3 Internal Inspection and Remedial Actions
 To further determine the root cause, the transformer was drained and inspected. The two 35 kV bushings and riser on Phase B were removed for examination, revealing that the voltage-equalizing grounding strip on the coil end pressure plate had been burned through. Upon lifting the tank cover, it was found that the insulating support of the upper yoke coil pressure plate had been damaged due to long-term mechanical stress, resulting in a two-point grounding. This created a circulating current, leading to arcing that burned through the grounding strip. The large volume and high rate of gas generation created significant internal pressure, causing cracks and severe oil leakage in the two 35 kV bushings near the discharge point. The inspection findings were fully consistent with the conclusions drawn from chromatographic analysis.
Remedial Measures:
 • Replace the damaged insulating support components;
 • Perform degassing and filtration of the insulating oil;
 • Return the transformer to normal operation after successful acceptance testing;
 • Enhance operational monitoring, and resume regular management only after confirming no further issues through continuous tracking and analysis.
4 Conclusion
 (1) This study successfully applied gas chromatography to diagnose an internal arcing fault in Phase B of the No. 1 main transformer at Hexin Substation, providing valuable experience for the operation and fault diagnosis of large power transformers.
(2) When a transformer gas relay operates, oil and gas samples should be collected for chromatographic analysis.
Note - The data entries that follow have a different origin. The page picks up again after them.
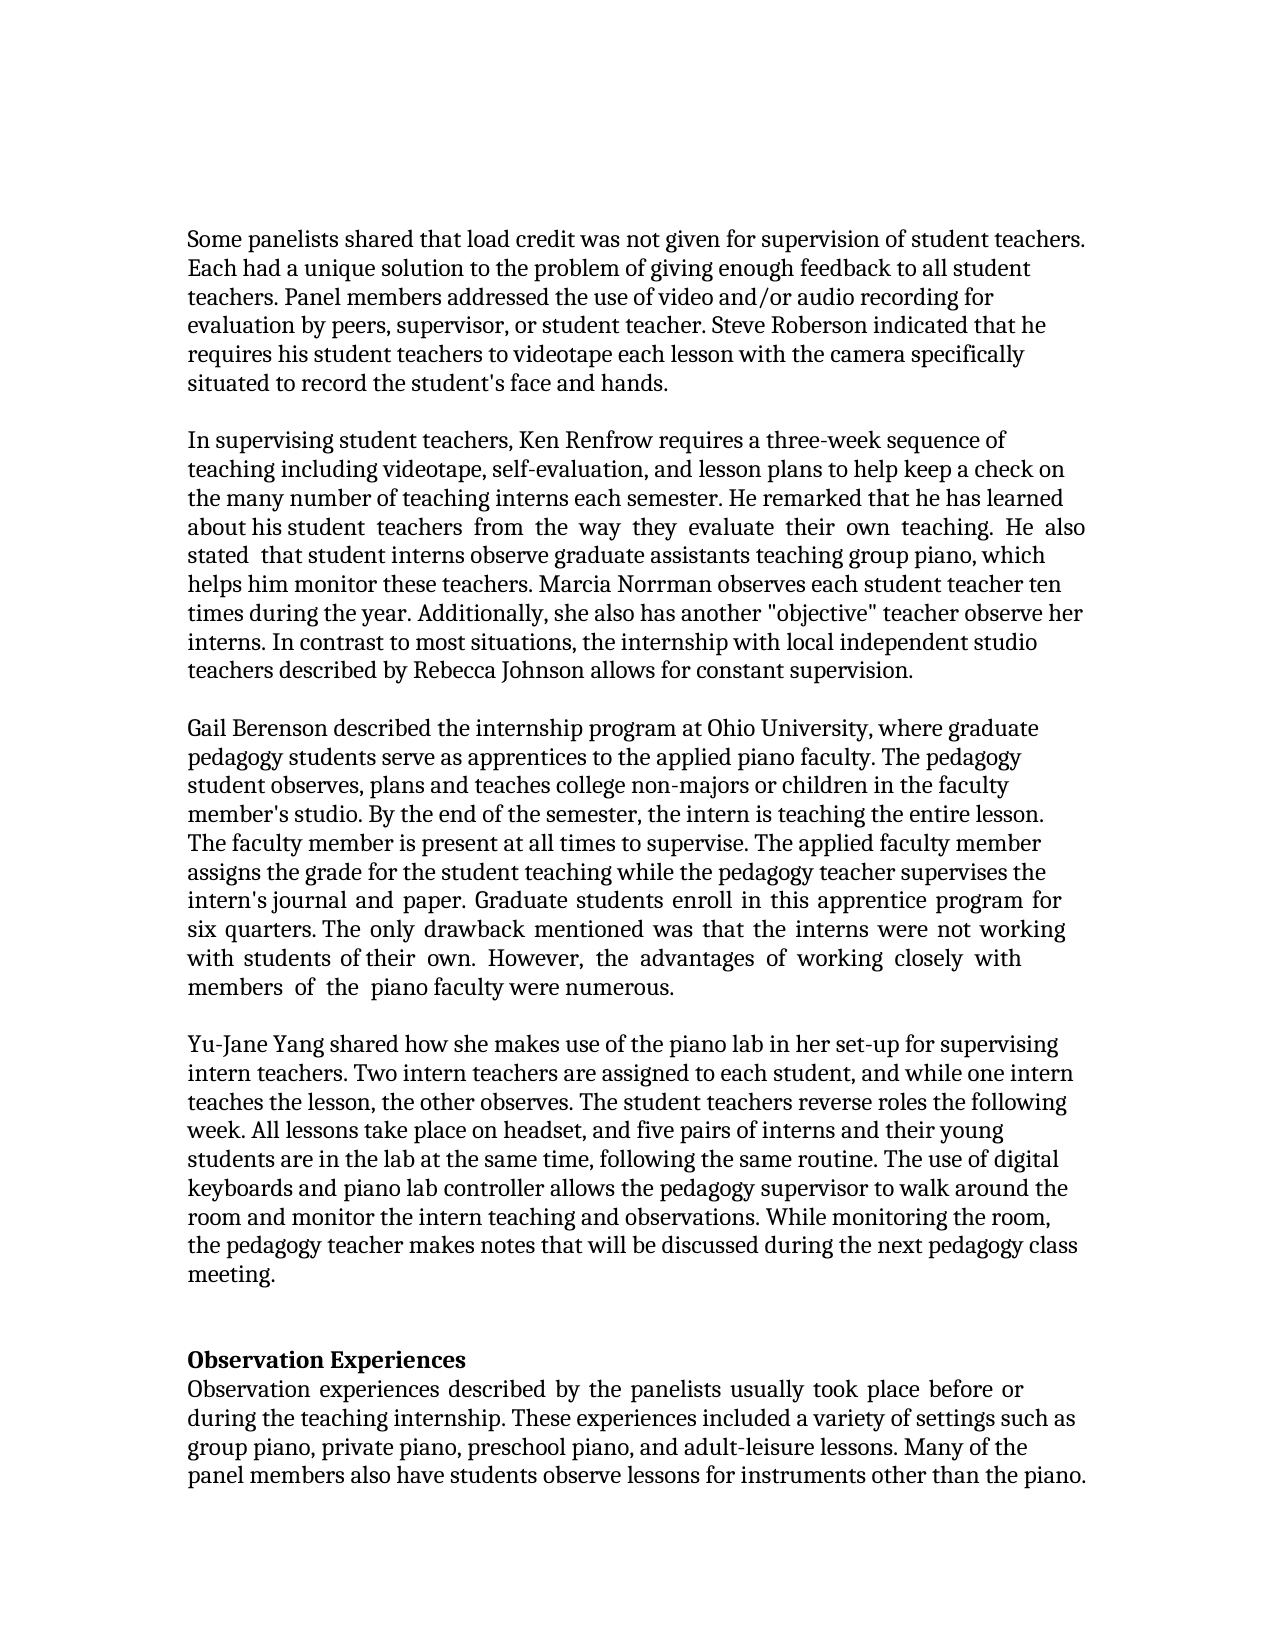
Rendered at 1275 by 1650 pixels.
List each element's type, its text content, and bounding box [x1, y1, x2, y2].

text Gail Berenson described the internship program at Ohio University, where graduate pedagogy students serve as apprentices to the applied piano faculty. The pedagogy student observes, plans and teaches college non-majors or children in the faculty member's studio. By the end of the semester, the intern is teaching the entire lesson. The faculty member is present at all times to supervise. The applied faculty member assigns the grade for the student teaching while the pedagogy teacher supervises the intern's journal and paper. Graduate students enroll in this apprentice program for six quarters. The only drawback mentioned was that the interns were not working with students of their own. However, the advantages of working closely with members of the piano faculty were numerous. [187, 714, 1087, 1001]
text In supervising student teachers, Ken Renfrow requires a three-week sequence of teaching including videotape, self-evaluation, and lesson plans to help keep a check on the many number of teaching interns each semester. He remarked that he has learned about his student teachers from the way they evaluate their own teaching. He also stated that student interns observe graduate assistants teaching group piano, which helps him monitor these teachers. Marcia Norrman observes each student teacher ten times during the year. Additionally, she also has another "objective" teacher observe her interns. In contrast to most situations, the internship with local independent studio teachers described by Rebecca Johnson allows for constant supervision. [187, 426, 1087, 685]
text Some panelists shared that load credit was not given for supervision of student teachers. Each had a unique solution to the problem of giving enough feedback to all student teachers. Panel members addressed the use of video and/or audio recording for evaluation by peers, supervisor, or student teacher. Steve Roberson indicated that he requires his student teachers to videotape each lesson with the camera specifically situated to record the student's face and hands. [187, 225, 1087, 397]
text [187, 1375, 1087, 1490]
text Observation Experiences [187, 1346, 1087, 1375]
text Yu-Jane Yang shared how she makes use of the piano lab in her set-up for supervising intern teachers. Two intern teachers are assigned to each student, and while one intern teaches the lesson, the other observes. The student teachers reverse roles the following week. All lessons take place on headset, and five pairs of interns and their young students are in the lab at the same time, following the same routine. The use of digital keyboards and piano lab controller allows the pedagogy supervisor to walk around the room and monitor the intern teaching and observations. While monitoring the room, the pedagogy teacher makes notes that will be discussed during the next pedagogy class meeting. [187, 1030, 1087, 1289]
By combining chromatographic results, historical data, the equilibrium criterion method, and insulation tests, it is possible to determine whether the fault is internal or related to auxiliary components, and to identify the nature, location, or specific component involved. This enables timely maintenance and ensures equipment safety.
(3) Insulating oil chromatographic analysis is one of the most effective measures for monitoring the safe operation of oil-filled electrical equipment. Regular DGA allows for early detection and continuous monitoring of internal faults and their severity. To ensure the safe operation of large transformers and maintain awareness of their health status, gas chromatography should be performed in accordance with power industry standards, and the testing frequency should be increased when necessary.